Most fund-raisers stumble into the profession, but within a decade the field could be populated by
recent college graduates who hold degrees in philanthropic studies.
The Center on Philanthropy at Indiana University soon will roll out a bachelor's degree that would be among the first of its kind. If all goes as planned, IUPUI would begin marketing the degree, granted by the School of Liberal Arts, for the fall of 2010.
"I bet within a decade we may have to cap it, simply because the demand may grow faster than we can hire good-quality faculty," said Patrick Rooney, the Center on Philanthropy's newly appointed executive director.
The Center on Philanthropy, founded in 1987, trains thousands of working professionals through its Fund Raising School. It conducts widely quoted research on Americans' giving habits. And it created the first doctoral degree in philanthropic studies.
"We have become the largest and most comprehensive center," said Rooney, who'd been serving as interim executive director since September 2008, when Eugene Tempel resigned to become president of the Indiana University Foundation.
The not-for-profit sector is growing rapidly, and other universities are capitalizing on the demand for trained professionals.
Many offer master's degrees or certificates in not-for-profit management. The University of Denver recently announced its own undergraduate program in philanthropic studies. Arizona State University created an undergraduate program in not-for-profit management several years ago, and granted about 20 bachelor's degrees this year.
Rooney would not give an estimate on the size of the first undergraduate class.
"This is clearly a niche market," he said. Though he thinks IUPUI's program will grow quickly, it could be many years before philanthropy majors overrun the job market.
"Every year, there's unmet demand of about 50,000 jobs in the not-for-profit sector," he said.
The center declined to release the budget for the undergraduate degree because it's still being negotiated with IUPUI.
The center, which relies on faculty from other parts of the university, would hire one or two of its own faculty to mentor students.

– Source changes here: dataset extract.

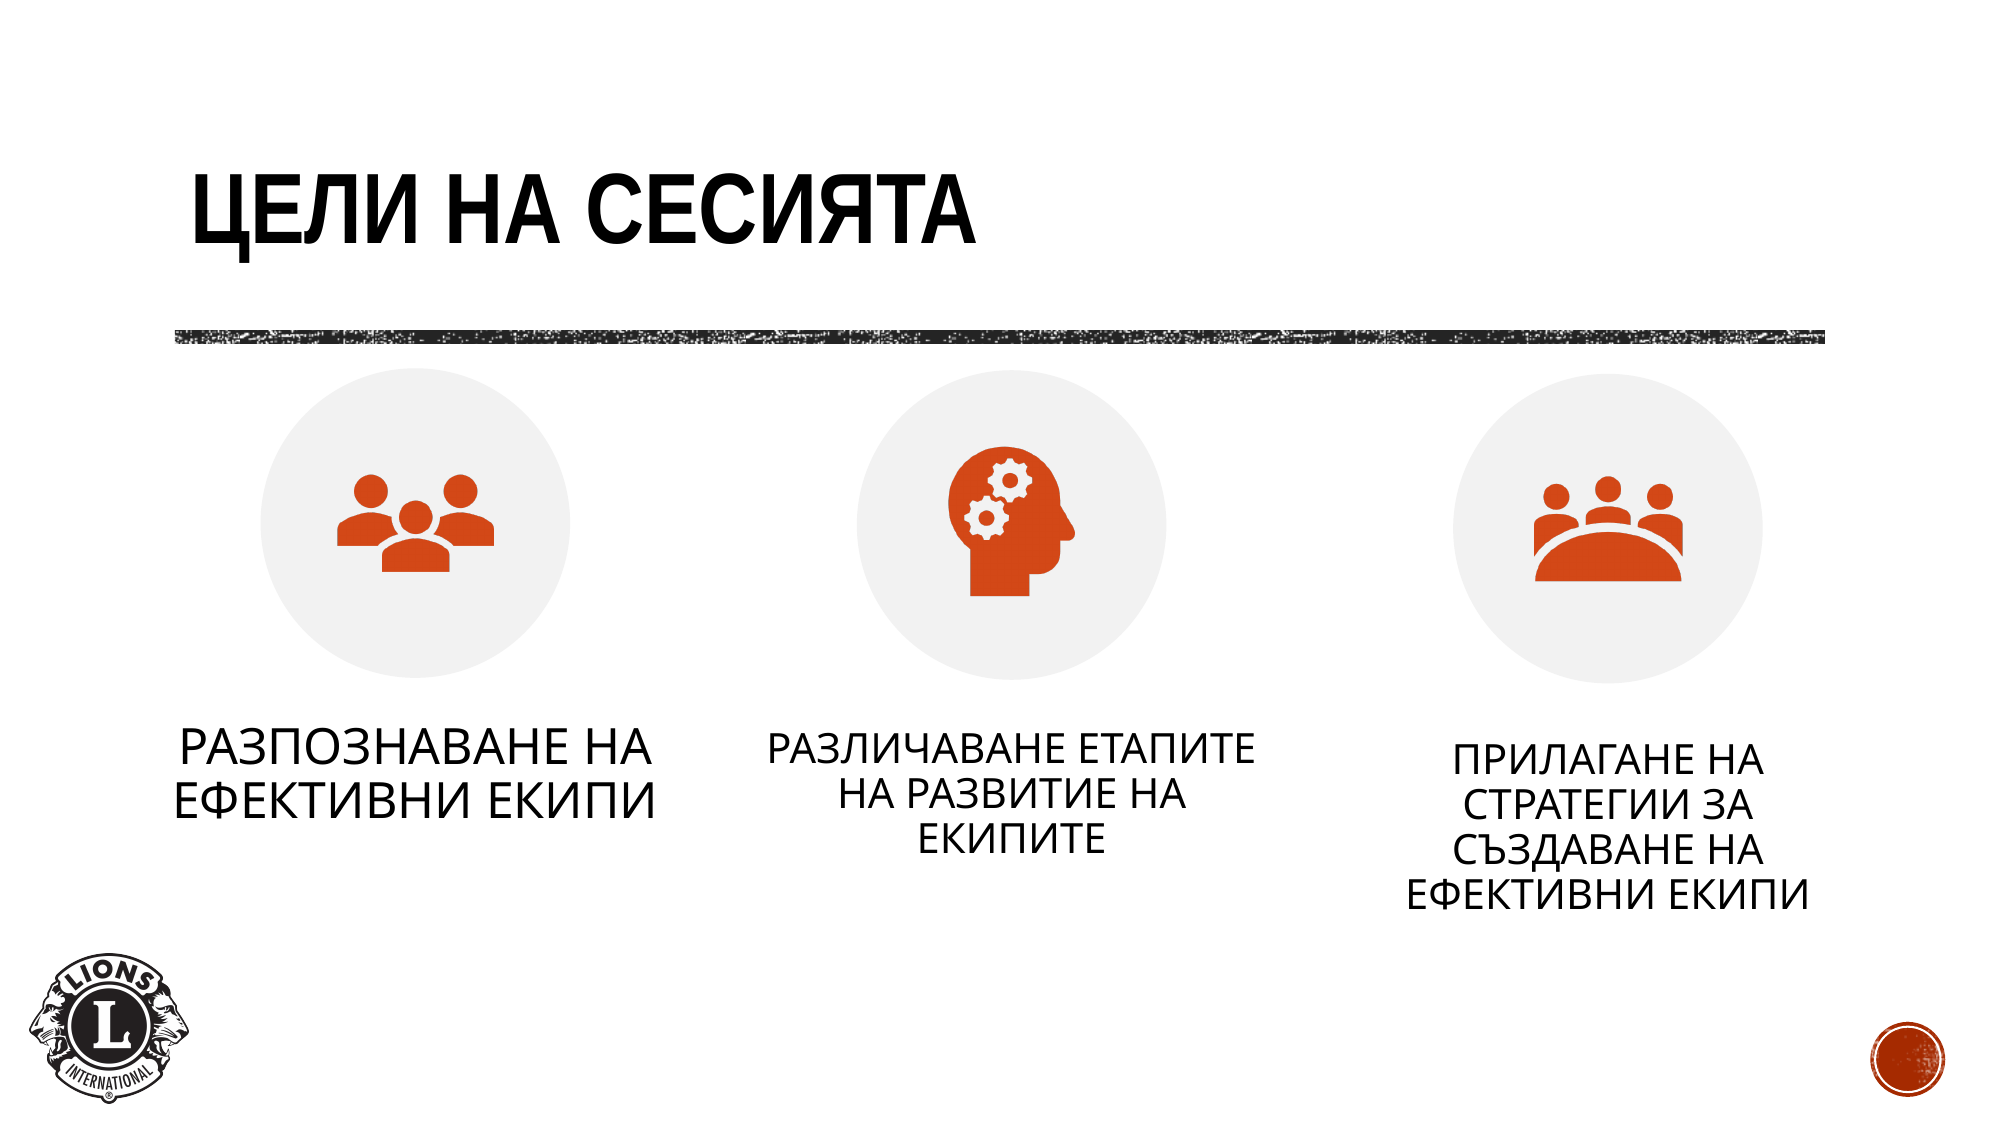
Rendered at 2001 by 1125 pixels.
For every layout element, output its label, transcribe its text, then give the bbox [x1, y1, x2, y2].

title Цели на сесията [175, 79, 1826, 329]
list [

Rooney said the new hires likely would be recent graduates of the doctoral program. The rest of the courses would be taught by affiliated faculty in other disciplines. The School of Environmental and Public Affairs, which already offers a certificate in not-for-profit management, also would teach required courses.
Harriet Ivey, CEO of the Nina Mason Pulliam Trust, thinks not-for-profits will benefit from more specially trained employees. She entered the field by chance in the 1970s after graduating with a degree in music.
Ivey's first fund-raising job was with a struggling, and now defunct, symphony. It was a trial by fire, she said.
"A lot of people don't learn well in those situations," she added. "It's not a great way to run an organization."
The field is so new that the leading academic centers tend to collaborate, rather than compete. Arizona State and IUPUI are taking pains to distinguish between their two academic programs.
Arizona State emphasizes the how-to of management, while IUPUI will take the liberal arts approach.
Ivey is familiar with Arizona State's program through the trust's work in Phoenix. She's also on the Center on Philanthropy's board of advisers. She doesn't think the distinct academic philosophies will be important to undergraduates, who will consider where they want to live and the cost of tuition.
Recent college graduates still tend to learn about fund raising by chance.
Gabie Benson, development services manager at the Indianapolis Museum of Art, majored in women's studies at DePauw University in Greencastle. She did internships with Planned Parenthood and the Julian Center, an Indianapolis shelter for battered women.
Benson realized she wasn't cut out for hands-on social work, but she could help a cause by raising money.
"I think that's a great opportunity," Benson said of IUPUI's bachelor's degree. "So many people fall into fund raising. They don't even know anything about it."
The bachelor's degree is part of Rooney's agenda to expand the Center on Philanthropy's reach and cement its reputation.
"One of our goals is to go global in our education, in our training, in our research," Rooney said. The center is seeking partnerships with foreign universities, he said, both to meet the demand for training abroad and to learn more about philanthropy in other cultures. The center has already begun laying the groundwork for an exchange with Peking University in China.
Rooney also hopes some of the initiatives will shore up the center's bottom line. With the recession taking a bite out of its endowment, and many not-for-profit professionals too cash-strapped to attend Fund Raising School, the center's budget has dropped from $11.2 million in 2008 to $8.8 million.
Lilly Endowment Inc. granted the center $40 million for its own endowment in 2006, but its value has slipped to $28.5 million. The Fund Raising School accounts for more than 20 percent of the center's income.
Rooney said he wants to make the Fund Raising School more accessible and affordable by offering classes online.
Teaching undergraduates could increase the amount of support the center gets from IU.
"It'll help," Rooney said. "That's one reason I'm excited about it."